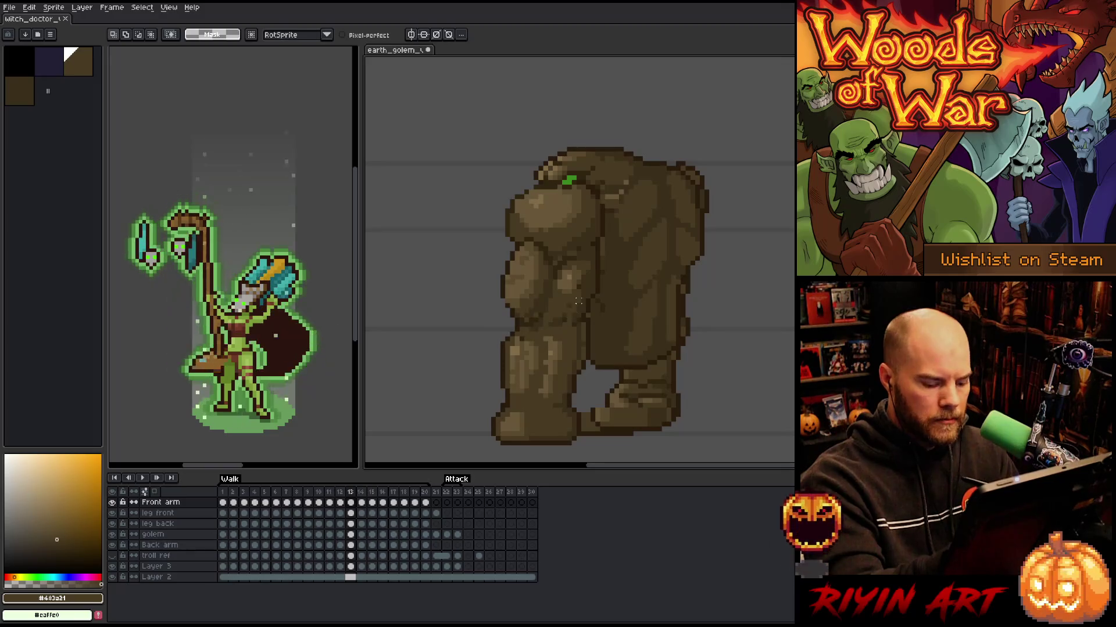
pyautogui.press('period')
pyautogui.moveTo(598, 308)
pyautogui.mouseDown()
pyautogui.moveTo(602, 274)
pyautogui.moveTo(571, 239)
pyautogui.moveTo(551, 276)
pyautogui.moveTo(549, 357)
pyautogui.moveTo(598, 378)
pyautogui.moveTo(597, 325)
pyautogui.mouseUp()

→ EXERCISE PROMPT
Set down, please, the lines from the line holding "pyautogui.moveTo(549, 357)" through the final line of the data, exactly and with nothing added.

→ RESPONSE TO THIS TASK
pyautogui.moveTo(549, 357)
pyautogui.moveTo(598, 378)
pyautogui.moveTo(597, 325)
pyautogui.mouseUp()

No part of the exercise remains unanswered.